Author : Institute of Medicine
Publisher : National Academies Press
Page : 320 pages
File Size : 34,21 MB
Release : 2003-04-29
Category : Medical
ISBN : 0309185602
Bioterrorism, drug-resistant disease, transmission of disease by global travel . . . there's no shortage of challenges facing America's public health officials. Men and women preparing to enter the field require state-of-the-art training to meet these increasing threats to the public health. But are the programs they rely on provide the high caliber professional training they require? Who Will Keep the Public Healthy? provides an overview of the past, present, and future of public health education, assessing its readiness to provide the training and education needed to prepare men and women to face 21st century challenges. Advocating an ecological approach to public health, the Institute of Medicine examines the role of public health schools and degree-granting programs, medical schools, nursing schools, and government agencies, as well as other institutions that foster public health education and leadership. Specific recommendations address the content of public health education, qualifications for faculty, availability of supervised practice, opportunities for cross-disciplinary research and education, cooperation with government agencies, and government funding for education. Eight areas of critical importance to public health education in the 21st century are examined in depth: informatics, genomics, communication, cultural competence, community-based participatory research, global health, policy and law, and public health ethics. The book also includes a discussion of the policy implications of its ecological framework.

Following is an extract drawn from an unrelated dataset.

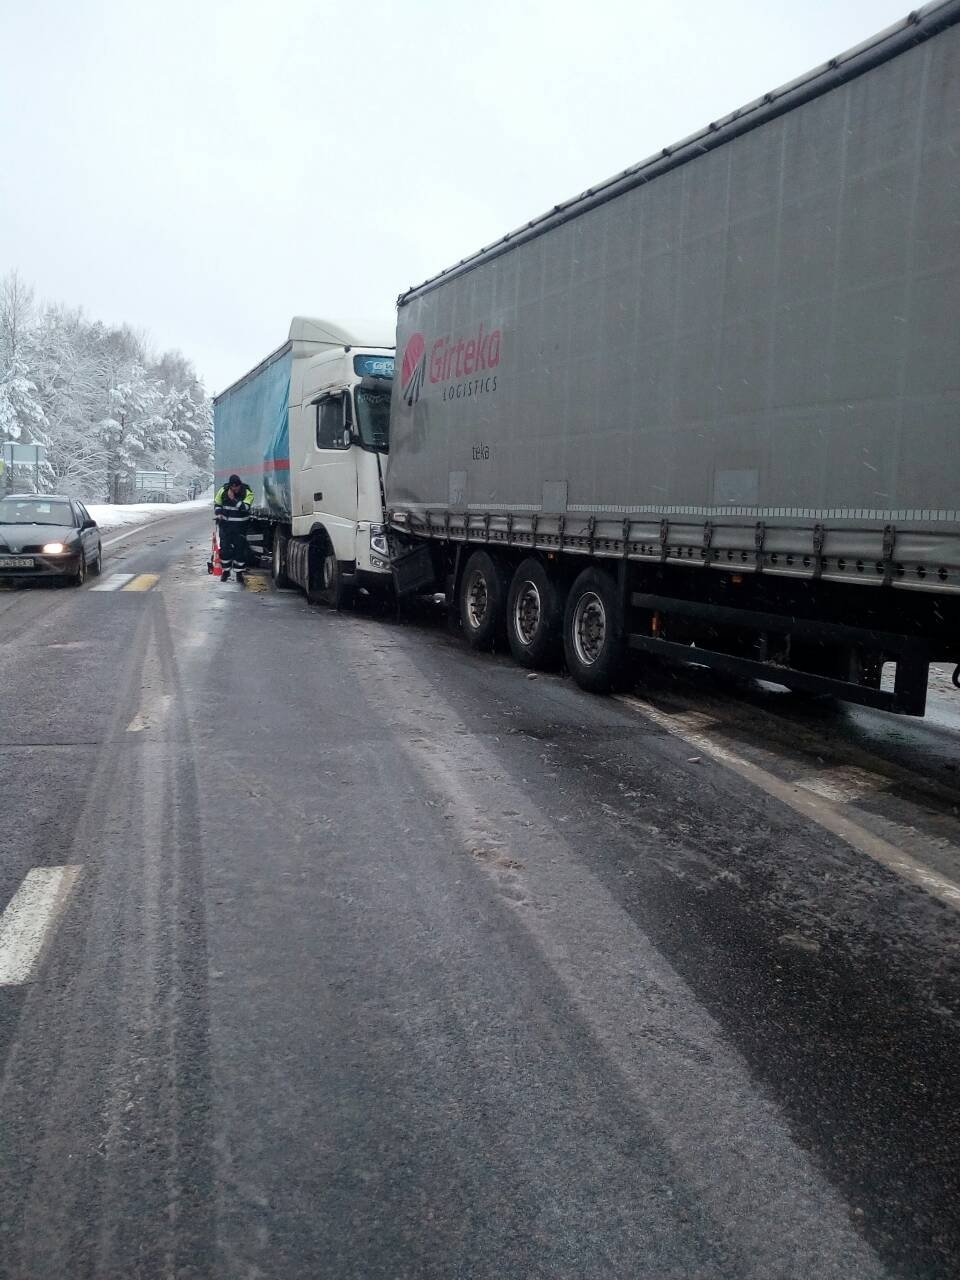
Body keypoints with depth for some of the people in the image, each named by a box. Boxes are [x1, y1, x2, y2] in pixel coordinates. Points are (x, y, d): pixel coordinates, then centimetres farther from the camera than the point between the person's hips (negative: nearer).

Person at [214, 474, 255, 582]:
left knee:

Author : Christopher P. Loss
Publisher : Princeton University Press
Page : 341 pages
File Size : 26,91 MB
Release : 2014-04-07
Category : History
ISBN : 0691163340
This book tracks the dramatic outcomes of the federal government's growing involvement in higher education between World War I and the 1970s, and the conservative backlash against that involvement from the 1980s onward. Using cutting-edge analysis, Christopher Loss recovers higher education's central importance to the larger social and political history of the United States in the twentieth century, and chronicles its transformation into a key mediating institution between citizens and the state. Framed around the three major federal higher education policies of the twentieth century--the 1944 GI Bill, the 1958 National Defense Education Act, and the 1965 Higher Education Act--the book charts the federal government's various efforts to deploy education to ready citizens for the national, bureaucratized, and increasingly global world in which they lived. Loss details the myriad ways in which academic leaders and students shaped, and were shaped by, the state's shifting political agenda as it moved from a preoccupation with economic security during the Great Depression, to national security during World War II and the Cold War, to securing the rights of African Americans, women, and other previously marginalized groups during the 1960s and '70s. Along the way, Loss reappraises the origins of higher education's current-day diversity regime, the growth of identity group politics, and the privatization of citizenship at the close of the twentieth century. At a time when people's faith in government and higher education is being sorely tested, this book sheds new light on the close relations between American higher education and politics.